#### EXERCISE DATA

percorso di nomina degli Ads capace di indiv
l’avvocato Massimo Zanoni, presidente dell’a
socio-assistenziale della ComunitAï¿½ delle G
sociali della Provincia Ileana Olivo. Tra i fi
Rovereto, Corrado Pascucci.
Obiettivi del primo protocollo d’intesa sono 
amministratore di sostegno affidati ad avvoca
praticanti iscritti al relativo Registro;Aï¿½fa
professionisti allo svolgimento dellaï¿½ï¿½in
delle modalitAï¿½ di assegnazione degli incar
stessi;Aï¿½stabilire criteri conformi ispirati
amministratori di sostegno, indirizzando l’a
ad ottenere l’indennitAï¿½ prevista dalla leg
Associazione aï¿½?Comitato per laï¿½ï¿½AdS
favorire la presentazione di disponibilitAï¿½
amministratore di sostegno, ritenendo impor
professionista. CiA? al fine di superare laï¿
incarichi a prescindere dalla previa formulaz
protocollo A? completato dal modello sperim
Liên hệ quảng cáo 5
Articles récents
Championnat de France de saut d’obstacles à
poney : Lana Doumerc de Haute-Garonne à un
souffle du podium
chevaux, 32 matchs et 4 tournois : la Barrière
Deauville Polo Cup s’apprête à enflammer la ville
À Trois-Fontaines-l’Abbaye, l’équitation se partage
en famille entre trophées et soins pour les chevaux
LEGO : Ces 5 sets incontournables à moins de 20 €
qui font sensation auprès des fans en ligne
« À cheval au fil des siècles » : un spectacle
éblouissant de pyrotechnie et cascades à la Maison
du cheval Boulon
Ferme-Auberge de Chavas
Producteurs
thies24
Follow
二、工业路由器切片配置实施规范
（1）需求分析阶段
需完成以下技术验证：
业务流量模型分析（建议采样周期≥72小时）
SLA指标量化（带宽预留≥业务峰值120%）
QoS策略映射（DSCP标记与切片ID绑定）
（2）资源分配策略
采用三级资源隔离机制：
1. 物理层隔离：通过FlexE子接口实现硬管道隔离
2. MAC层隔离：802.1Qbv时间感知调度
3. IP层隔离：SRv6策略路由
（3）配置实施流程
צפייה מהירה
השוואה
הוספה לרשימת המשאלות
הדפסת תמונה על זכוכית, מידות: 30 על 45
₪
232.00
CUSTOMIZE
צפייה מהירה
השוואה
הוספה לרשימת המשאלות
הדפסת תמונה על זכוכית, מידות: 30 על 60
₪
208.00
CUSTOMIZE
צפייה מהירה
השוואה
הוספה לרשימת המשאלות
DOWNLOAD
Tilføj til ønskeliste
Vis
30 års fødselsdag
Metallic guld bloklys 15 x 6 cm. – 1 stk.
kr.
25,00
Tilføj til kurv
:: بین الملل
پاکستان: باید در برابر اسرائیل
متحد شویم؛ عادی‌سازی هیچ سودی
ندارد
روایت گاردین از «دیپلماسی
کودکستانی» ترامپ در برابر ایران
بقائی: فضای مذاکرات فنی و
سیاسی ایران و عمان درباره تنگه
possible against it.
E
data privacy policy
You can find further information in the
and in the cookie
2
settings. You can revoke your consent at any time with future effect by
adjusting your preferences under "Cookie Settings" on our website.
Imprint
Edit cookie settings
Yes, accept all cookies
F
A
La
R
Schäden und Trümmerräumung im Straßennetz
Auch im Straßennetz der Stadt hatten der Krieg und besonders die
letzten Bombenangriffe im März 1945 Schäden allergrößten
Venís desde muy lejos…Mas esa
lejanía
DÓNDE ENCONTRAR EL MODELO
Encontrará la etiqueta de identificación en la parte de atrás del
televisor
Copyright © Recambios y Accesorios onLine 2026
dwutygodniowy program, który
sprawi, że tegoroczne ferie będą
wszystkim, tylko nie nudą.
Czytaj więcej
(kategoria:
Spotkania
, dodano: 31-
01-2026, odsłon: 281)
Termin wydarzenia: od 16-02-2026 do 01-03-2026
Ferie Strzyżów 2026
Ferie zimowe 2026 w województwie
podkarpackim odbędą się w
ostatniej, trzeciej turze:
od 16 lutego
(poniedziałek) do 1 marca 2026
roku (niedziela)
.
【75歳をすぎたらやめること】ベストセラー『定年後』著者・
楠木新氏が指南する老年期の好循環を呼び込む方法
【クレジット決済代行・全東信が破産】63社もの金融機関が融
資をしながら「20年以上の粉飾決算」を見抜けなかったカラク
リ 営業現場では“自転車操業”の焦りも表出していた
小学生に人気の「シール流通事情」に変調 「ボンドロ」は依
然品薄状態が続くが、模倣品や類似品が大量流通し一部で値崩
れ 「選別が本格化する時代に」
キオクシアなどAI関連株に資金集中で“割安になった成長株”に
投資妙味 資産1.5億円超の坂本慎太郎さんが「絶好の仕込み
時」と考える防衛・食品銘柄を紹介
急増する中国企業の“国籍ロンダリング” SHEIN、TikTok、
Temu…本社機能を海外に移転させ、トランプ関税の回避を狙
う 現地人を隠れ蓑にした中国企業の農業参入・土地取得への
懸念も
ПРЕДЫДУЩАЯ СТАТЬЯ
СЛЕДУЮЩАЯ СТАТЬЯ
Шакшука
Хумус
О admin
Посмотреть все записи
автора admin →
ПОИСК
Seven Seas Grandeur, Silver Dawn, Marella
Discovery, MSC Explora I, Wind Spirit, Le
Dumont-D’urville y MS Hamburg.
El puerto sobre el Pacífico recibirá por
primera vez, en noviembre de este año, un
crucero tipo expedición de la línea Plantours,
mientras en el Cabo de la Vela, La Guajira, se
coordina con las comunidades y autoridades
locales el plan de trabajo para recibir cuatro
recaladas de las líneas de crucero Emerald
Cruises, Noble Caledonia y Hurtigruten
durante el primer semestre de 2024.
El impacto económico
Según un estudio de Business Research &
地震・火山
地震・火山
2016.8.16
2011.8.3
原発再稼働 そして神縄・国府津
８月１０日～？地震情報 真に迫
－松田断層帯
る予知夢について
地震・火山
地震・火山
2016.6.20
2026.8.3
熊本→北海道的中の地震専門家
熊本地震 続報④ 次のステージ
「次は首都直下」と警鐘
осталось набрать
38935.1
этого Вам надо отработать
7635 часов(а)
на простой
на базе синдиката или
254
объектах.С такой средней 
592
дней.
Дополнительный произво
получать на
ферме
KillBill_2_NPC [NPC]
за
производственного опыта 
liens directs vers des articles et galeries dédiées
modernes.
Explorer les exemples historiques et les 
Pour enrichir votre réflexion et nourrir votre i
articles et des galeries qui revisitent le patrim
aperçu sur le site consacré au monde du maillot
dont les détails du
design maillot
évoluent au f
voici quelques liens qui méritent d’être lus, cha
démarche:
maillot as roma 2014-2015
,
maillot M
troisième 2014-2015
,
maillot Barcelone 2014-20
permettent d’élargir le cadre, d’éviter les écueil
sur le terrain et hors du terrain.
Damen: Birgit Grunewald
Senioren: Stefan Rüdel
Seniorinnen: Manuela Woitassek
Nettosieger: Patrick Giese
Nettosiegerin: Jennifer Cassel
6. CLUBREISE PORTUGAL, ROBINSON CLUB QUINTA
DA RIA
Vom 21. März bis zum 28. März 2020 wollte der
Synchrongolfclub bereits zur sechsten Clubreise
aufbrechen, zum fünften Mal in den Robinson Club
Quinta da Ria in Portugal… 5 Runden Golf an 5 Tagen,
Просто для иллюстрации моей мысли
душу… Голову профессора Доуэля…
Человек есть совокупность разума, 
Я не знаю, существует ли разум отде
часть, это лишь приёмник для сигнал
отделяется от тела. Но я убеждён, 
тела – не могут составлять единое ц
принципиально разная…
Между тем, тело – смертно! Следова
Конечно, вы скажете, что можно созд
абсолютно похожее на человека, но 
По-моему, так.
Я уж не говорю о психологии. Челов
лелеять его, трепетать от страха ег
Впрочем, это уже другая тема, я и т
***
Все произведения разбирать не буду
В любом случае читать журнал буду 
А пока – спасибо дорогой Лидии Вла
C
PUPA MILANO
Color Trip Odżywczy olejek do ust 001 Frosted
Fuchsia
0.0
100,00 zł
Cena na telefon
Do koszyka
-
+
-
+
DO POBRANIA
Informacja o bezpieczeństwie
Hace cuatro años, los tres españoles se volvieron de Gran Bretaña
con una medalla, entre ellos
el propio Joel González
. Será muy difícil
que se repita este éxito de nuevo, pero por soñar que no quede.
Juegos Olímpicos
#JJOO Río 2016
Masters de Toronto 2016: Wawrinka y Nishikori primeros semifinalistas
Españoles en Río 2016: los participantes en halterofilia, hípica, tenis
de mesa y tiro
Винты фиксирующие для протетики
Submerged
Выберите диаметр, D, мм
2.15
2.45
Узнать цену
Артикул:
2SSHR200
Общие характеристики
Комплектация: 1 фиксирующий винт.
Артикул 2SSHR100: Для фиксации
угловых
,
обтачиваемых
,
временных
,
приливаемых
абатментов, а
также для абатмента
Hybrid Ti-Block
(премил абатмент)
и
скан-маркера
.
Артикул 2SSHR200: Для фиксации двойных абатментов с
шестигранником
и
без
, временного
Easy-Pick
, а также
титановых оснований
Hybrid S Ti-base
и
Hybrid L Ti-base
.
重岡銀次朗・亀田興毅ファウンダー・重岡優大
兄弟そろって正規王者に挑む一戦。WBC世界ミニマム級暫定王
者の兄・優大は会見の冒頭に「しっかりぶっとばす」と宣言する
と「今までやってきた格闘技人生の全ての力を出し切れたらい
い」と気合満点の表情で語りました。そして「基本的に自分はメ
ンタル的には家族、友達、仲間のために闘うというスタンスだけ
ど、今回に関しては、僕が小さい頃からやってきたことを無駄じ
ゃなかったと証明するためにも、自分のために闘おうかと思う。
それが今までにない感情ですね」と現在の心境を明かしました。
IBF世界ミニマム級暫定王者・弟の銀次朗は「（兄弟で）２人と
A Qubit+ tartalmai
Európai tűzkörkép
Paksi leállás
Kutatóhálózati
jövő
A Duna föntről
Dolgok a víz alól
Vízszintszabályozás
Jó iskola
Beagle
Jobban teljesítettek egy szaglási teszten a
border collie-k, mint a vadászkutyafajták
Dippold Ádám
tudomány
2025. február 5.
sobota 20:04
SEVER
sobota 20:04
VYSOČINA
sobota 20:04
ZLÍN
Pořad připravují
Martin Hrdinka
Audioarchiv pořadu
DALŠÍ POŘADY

########

Across the data, how many lines have the word "Schäden" in them? Respond with the number alone.

**ANSWER:**
2